Recommendations for scaling Cloudera Data Engineering deployments
Your business might experience a sudden increase or drop in demand due to which your Cloudera Data Engineering deployment needs to autoscale. You can scale your Cloudera Data Engineering deployment by either adding new instances of a Cloudera Data Engineering service or Virtual Cluster, or by adding additional resources to the existing ones.
- Vertically - More resources are provisioned within the same instance of a Cloudera Data Engineering service or Virtual Cluster.
- Horizontally - New instances of Cloudera Data Engineering service or Virtual Cluster are provisioned.
Virtual Clusters provide an isolated autoscaling compute capacity to run Spark and Airflow jobs. You can use Virtual Clusters to isolate individual teams or lines of business by using user-based Access Control Lists (ACLs).
Guidelines for scaling Virtual Clusters
-
Each Virtual Cluster requires infrastructure capacity to run various services such as Airflow, API server, and Spark-History-Server (SHS).
Recommendation: Do not scale horizontally beyond
50
Virtual Clusters within the same Cloudera Data Engineering service. -
Virtual Clusters can actively run hundreds of parallel jobs. In certain scenarios, it might be required to simultaneously submit multiple jobs as per the schedule or due to a burst in demand. In these scenarios, the API server enforces guardrails and limits the number of simultaneous Spark job submissions to
60
. Once the jobs move from submission to running state, you can submit more jobs.Recommendation: Distribute simultaneous submission of jobs over time or horizontally scale across multiple Virtual Clusters.

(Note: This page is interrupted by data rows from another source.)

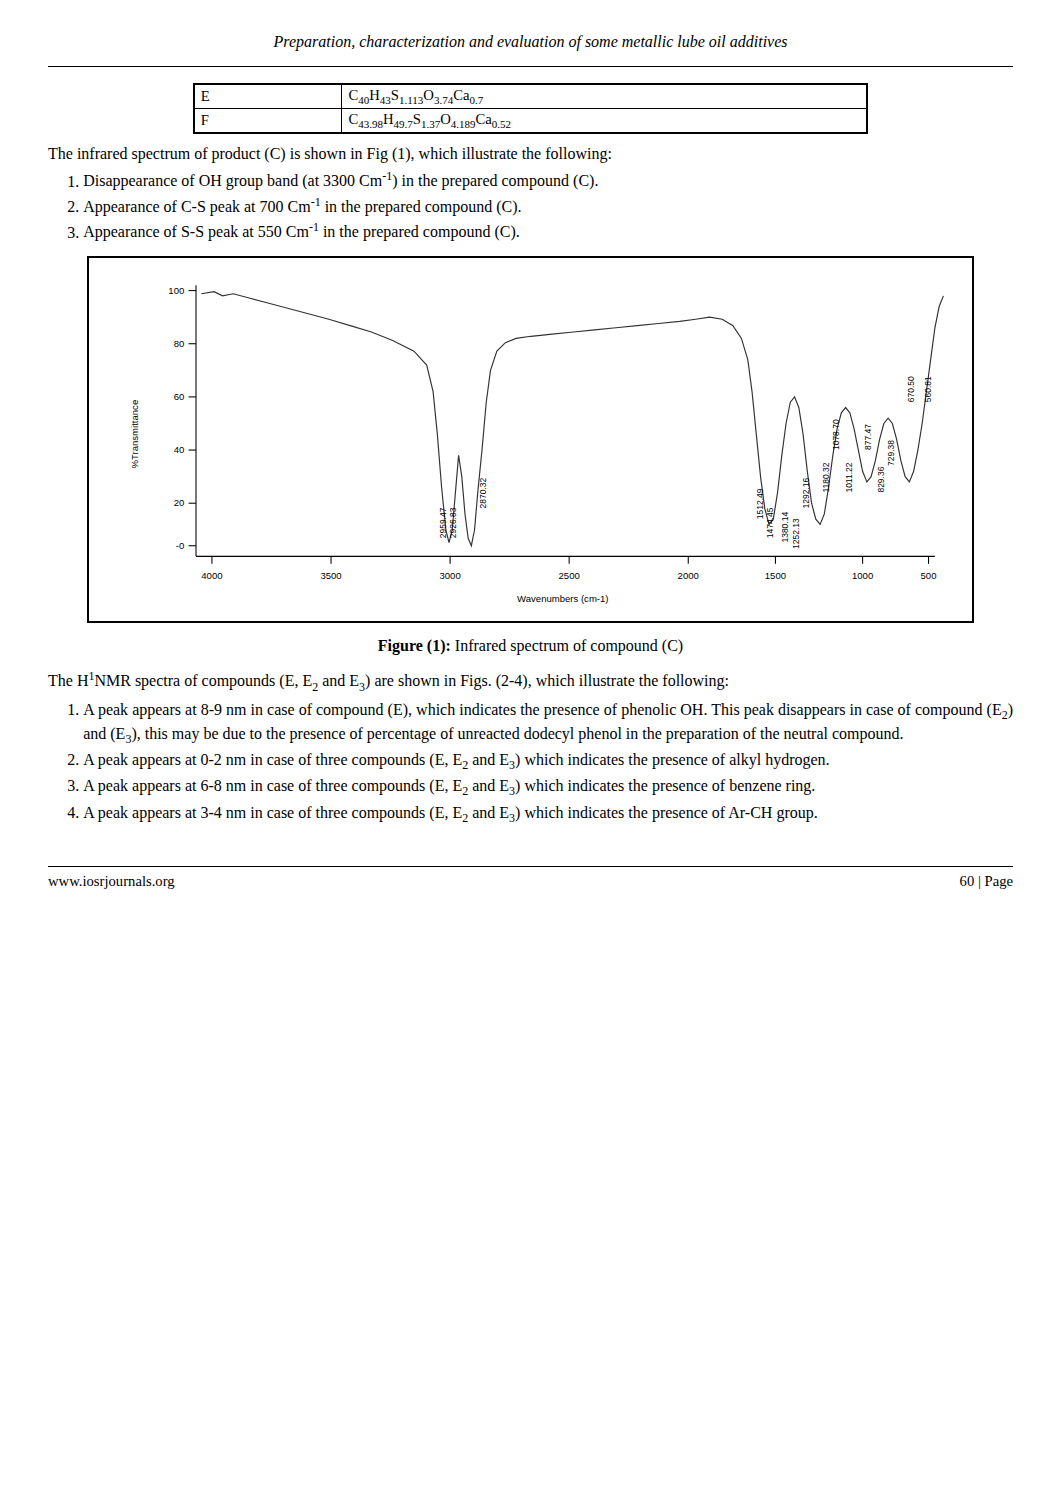Preparation, characterization and evaluation of some metallic lube oil additives
| E | C 40 H 43 S 1.113 O 3.74 Ca 0.7 |
| F | C 43.98 H 49.7 S 1.37 O 4.189 Ca 0.52 |
The infrared spectrum of product (C) is shown in Fig (1), which illustrate the following:
Disappearance of OH group band (at 3300 Cm-1) in the prepared compound (C).
Appearance of C-S peak at 700 Cm-1 in the prepared compound (C).
Appearance of S-S peak at 550 Cm-1 in the prepared compound (C).
100 80 60 40 20 -0 %Transmittance 4000 3500 3000 2500 2000 1500 1000 500 Wavenumbers (cm-1) 2959.47 2926.83 2870.32 1512.49 1474.45 1380.14 1252.13 1292.16 1180.32 1011.22 1078.70 877.47 829.36 729.38 670.50 560.81
Figure (1): Infrared spectrum of compound (C)
The H1NMR spectra of compounds (E, E2 and E3) are shown in Figs. (2-4), which illustrate the following:
A peak appears at 8-9 nm in case of compound (E), which indicates the presence of phenolic OH. This peak disappears in case of compound (E2) and (E3), this may be due to the presence of percentage of unreacted dodecyl phenol in the preparation of the neutral compound.
A peak appears at 0-2 nm in case of three compounds (E, E2 and E3) which indicates the presence of alkyl hydrogen.
A peak appears at 6-8 nm in case of three compounds (E, E2 and E3) which indicates the presence of benzene ring.
A peak appears at 3-4 nm in case of three compounds (E, E2 and E3) which indicates the presence of Ar-CH group.
www.iosrjournals.org 60 | Page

Job submission rate guardrails
When jobs are submitted to the Cloudera Data Engineering API server of a particular Virtual
Cluster, it takes time and resources, known as preparing
and
starting
states, before they begin running. This process is called the job
submission intake process. To ensure proper resourcing and handling of incoming jobs, guardrails
have been set up. By default, the guardrail, or limit is set to 60
simultaneous
job submissions. Simultaneous incoming Spark job submissions that exceed 60
return a 429 error message to the client. The example error message is: Failed to
submit. Too many requests.
Recommendation:
- Incorporate CDE Clients error handling for this error. The CDE CLI exit code is 77. The CDE CLI receives an HTTP 429 response code for the request to the Runtime API Server's REST API. For more information on exit codes, see Cloudera Data Engineering CLI exit codes.
- If needed, increase or decrease the guardrail limit during the Virtual Cluster creation by
setting the "
limiting.simultaneousJobSubmissions
" configuration.